Author of Spinster: Making a Life of One's Own
When Kate Bolick's 2011 Atlantic story, “All the Single Ladies” was published, it marked only the third time in the magazine's storied history that a female author had appeared on the cover. Interest in Bolick's marquee article was so intense that it landed her a book deal, and is now being made into a show on CBS. Her book, Spinster: A Life of One's Own, is forthcoming in April 2015 from Crown.
Bolick has appeared on The Today Show, CNN, Fox News, MSNBC, The Gayle King Show, and numerous NPR programs across the country.

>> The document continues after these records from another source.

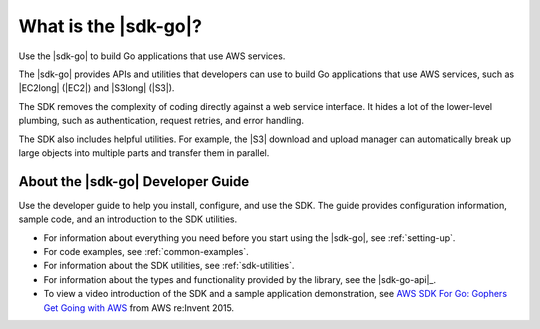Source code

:.. Copyright 2010-2016 Amazon.com, Inc. or its affiliates. All Rights Reserved.

   This work is licensed under a Creative Commons Attribution-NonCommercial-ShareAlike 4.0
   International License (the "License"). You may not use this file except in compliance with the
   License. A copy of the License is located at http://creativecommons.org/licenses/by-nc-sa/4.0/.

   This file is distributed on an "AS IS" BASIS, WITHOUT WARRANTIES OR CONDITIONS OF ANY KIND,
   either express or implied. See the License for the specific language governing permissions and
   limitations under the License.

.. _welcome:

###########################
What is the |sdk-go|?
###########################

Use the |sdk-go| to build Go applications that use AWS services.

The |sdk-go| provides APIs and utilities that developers can use
to build Go applications that use AWS services, such as |EC2long| (|EC2|) and 
|S3long| (|S3|).

The SDK removes the complexity of coding directly against a web service
interface. It hides a lot of the lower-level plumbing, such as
authentication, request retries, and error handling.

The SDK also includes helpful utilities. For example, the |S3|
download and upload manager can automatically break up large objects
into multiple parts and transfer them in parallel.

About the |sdk-go| Developer Guide
==================================

Use the developer guide to help you install, configure, and use the SDK.
The guide provides configuration information, sample code, and an
introduction to the SDK utilities.

-  For information about everything you need before you start using the
   |sdk-go|, see :ref:`setting-up`.
-  For code examples, see :ref:`common-examples`.
-  For information about the SDK utilities, see :ref:`sdk-utilities`.
-  For information about the types and functionality provided by the
   library, see the |sdk-go-api|_.
-  To view a video introduction of the SDK and a sample application demonstration, see 
   `AWS SDK For Go: Gophers Get Going with AWS <https://youtu.be/iOGIKG3EptI>`__ from AWS 
   re:Invent 2015.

CBS has given a script commitment to a single-camera, half-hour show based on Bolick's "All the Single Ladies" Atlantic story. Bolick will serve as co-producer.
Spinster: Making a Life of One's Own
“Whom to marry, and when will it happen—these two questions define every woman’s existence.” So begins this bold, original keynote from journalist and cultural critic Kate Bolick. Using her own experiences as a starting point, Bolick weaves together the past and present to examine why she—along with over 100 million American women, whose ranks keep growing—remains unmarried.
After a half century of ascent for women, which coincided with the descent of men, we've reached a historical point where career-minded women are finding fewer suitable mates, and are marrying later and in fewer numbers. What does this mean for women, for men, and for our society? This unprecedented demographic shift, Bolick explains, is the logical outcome of hundreds of years of change that has neither been fully understood, nor appreciated. It's an unreservedly inquisitive talk that asks us to acknowledge the opportunities that exist within ourselves to live authentically.
Spinster: A Life of One's Own
“Whom to marry, and when will it happen—these two questions define every woman’s existence.” So begins Spinster, a revelatory and slyly erudite look at the pleasures and possibilities of remaining single. Using her own experiences as a starting point, journalist and cultural critic Kate Bolick invites us into her carefully considered, passionately lived life, weaving together the past and present to examine why she—along with over 100 million American women, whose ranks keep growing—remains unmarried.
This unprecedented demographic shift, Bolick explains, is the logical outcome of hundreds of years of change that has neither been fully understood, nor appreciated. Spinster introduces a cast of pioneering women from the last century whose genius, tenacity, and flair for drama have emboldened Bolick to fashion her life on her own terms: journalist Neith Boyce, essayist Maeve Brennan, social reformer Charlotte Perkins Gilman, poet Edna St. Vincent Millay, and novelist Edith Wharton. By animating their unconventional ideas and choices, Bolick shows us that contemporary debates about settling down, and having it all, are timeless, the crucible upon which all thoughtful women have tried for centuries to forge a good life.
Intellectually substantial and deeply personal, Spinster is a new kind of unreservedly inquisitive work of memoir and broader cultural exploration that asks us to acknowledge the opportunities that exist within ourselves to live authentically. Bolick offers readers a way back into their own lives—a chance to see those splendid years when we were young and unencumbered, or middle-aged and finally left to our own devices, for what they really are: unbounded and our own to savor.